O'Sullivan

More and more Tucson kids are getting into black tar heroin--placing their lives at stake

I grew up in Los Angeles, and when I was a kid, we used to go to the La Brea Tar Pits. They were just so friggin' mesmerizing and horrifying: innocent creatures tens of thousands of years ago wading in but never wading out, trapped beneath the surface of muck so insidious and absolute that once stuck, it was nearly impossible for the animals to get out. Most of these creatures were never seen again--until some paleontologist dug up their bones eons later.

Such were the images running through my mind while talking to John Leggio, program director of The Mark, an intensive outpatient program for chemical dependence here in Tucson. We were discussing black tar heroin. It's huge in the Western United States and whoppingly popular in Tucson, particularly--but not exclusively--with kids in the Catalina Foothills area.

"A lot of these kids are already smoking pot," he says, "which, by the way, is a whole different animal than the stuff we used to know. These kids who think it's harmless because it's natural don't know what they're talking about. Marijuana these days is engineered for the highest THC content possible. You don't find anything like that in nature."

And black tar heroin has a similar presentation: It's dark in color, and you can smoke it. Kids, who are generally adverse to needles with memories of childhood vaccinations still fresh in their minds, find this very appealing. And since it's sometimes processed with brown sugar, it even smells good, like burning cotton candy. In one sense, it's like Zima, wine coolers and all those other alcoholic beverages that taste like soda pop, created specifically to appeal to young people. Maybe black tar heroin is the Camel cigarettes of drugs.

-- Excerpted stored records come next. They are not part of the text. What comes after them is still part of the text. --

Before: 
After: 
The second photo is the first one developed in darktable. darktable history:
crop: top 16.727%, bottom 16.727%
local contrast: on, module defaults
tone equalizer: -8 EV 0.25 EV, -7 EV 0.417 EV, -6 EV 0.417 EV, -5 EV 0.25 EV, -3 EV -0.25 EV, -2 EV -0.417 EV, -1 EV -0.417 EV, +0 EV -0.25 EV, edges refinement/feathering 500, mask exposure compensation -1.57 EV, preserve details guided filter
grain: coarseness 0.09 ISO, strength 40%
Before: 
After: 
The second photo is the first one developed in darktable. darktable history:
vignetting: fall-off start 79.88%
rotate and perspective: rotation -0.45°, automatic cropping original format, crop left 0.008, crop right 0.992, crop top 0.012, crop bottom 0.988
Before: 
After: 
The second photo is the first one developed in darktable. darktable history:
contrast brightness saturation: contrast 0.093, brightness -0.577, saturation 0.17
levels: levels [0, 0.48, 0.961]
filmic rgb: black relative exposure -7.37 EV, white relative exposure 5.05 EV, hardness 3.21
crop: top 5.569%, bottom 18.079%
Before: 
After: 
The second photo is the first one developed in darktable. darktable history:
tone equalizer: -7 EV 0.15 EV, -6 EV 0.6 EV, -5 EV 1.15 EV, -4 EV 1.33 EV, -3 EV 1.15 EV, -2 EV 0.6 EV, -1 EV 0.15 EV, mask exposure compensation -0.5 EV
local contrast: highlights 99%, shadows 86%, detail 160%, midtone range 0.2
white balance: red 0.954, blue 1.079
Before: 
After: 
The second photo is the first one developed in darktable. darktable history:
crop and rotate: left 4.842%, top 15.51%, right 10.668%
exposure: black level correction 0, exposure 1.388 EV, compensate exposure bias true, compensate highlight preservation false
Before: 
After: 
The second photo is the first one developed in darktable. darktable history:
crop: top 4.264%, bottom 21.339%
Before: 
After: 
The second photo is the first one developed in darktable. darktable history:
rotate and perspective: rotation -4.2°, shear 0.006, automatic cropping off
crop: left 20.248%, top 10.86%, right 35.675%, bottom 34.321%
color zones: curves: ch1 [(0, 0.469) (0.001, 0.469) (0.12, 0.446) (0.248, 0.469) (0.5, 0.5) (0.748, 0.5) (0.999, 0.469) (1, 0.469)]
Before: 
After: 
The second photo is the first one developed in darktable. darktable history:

A high that lasts four to six hours can be had for about $10, a gram for about $60. Around these parts, black tar heroin comes in little foil packages, distributed by massive networks of drug peddlers making rounds in the community all day long. Kids heat it on foil and inhale the smoke through a straw, or anything that functions as one.

"You see a lot of it, huh?" I ask.

Leggio looks exhausted, like Hercules battling the Hydra, like he's been at it for thousands of years. "More and more all the time."

It's been said that black tar heroin is to white-powder heroin what crack is to white-powder cocaine, meaning it's more powerful and hooks users quicker. Leggio says sometimes people are hooked after the first time. "We're still learning how to treat it. Traditional methadone maintenance doesn't work, because adolescents, who have not yet developed coping skills for emotional pain and stress, miss the high."

Initial detox for an addict--involving vomiting, chills, depression, rage and the whole cold-turkey bag--takes 10 to 14 days, but post-acute withdrawal can take up to a year. "I don't know why this is," says Leggio. "Maybe because they smoke it, and it permeates the lung tissue. ... I just don't know."

Of course, black tar can also be injected, although there are problems with this approach. Because of the rough processing and high levels of miscellaneous ingredients, black tar tends to collapse veins quickly. This can lead to subcutaneous injection, which, according to the Centers for Disease Control and Prevention, causes necrotizing fasciitis, or skin abscesses. These lesions, commonly called "poppers," are increasingly seen in emergency rooms throughout the Tucson metro area.

"And a lot of these kids are liars, but they tell me they don't even know they're lying. They don't have control over their lies, because the drug co-opts the brain. If they don't have it, their brains trick them and start telling them things like, 'Life's terrible and impossible and not worth living, anyway,' so they might as well get high. There's nothing to lose. That's how insidious this drug is."

My mind's gone from mastodons stuck in tar pits to zombies, werewolves and vampires, creatures who have traded their souls for the sake of a load of nothingness. Leggio says that's about right: With blank stares, nice kids who a year earlier were spending their allowance on new video games have turned to jacking up the community, stealing cars and ripping off family members, enthralled--in the truest sense of the word--by wads of black gunk.

"Getting them off it, getting them to stay off it, it's a hard road," Leggio says, shaking his head.

"And the alternative is?" I ask naively.

He looks at me like it's so obvious, he can't believe I've missed it. Of course, he's been treating substance abuse for 30 years.

"They die. Most heroin addicts end up dying."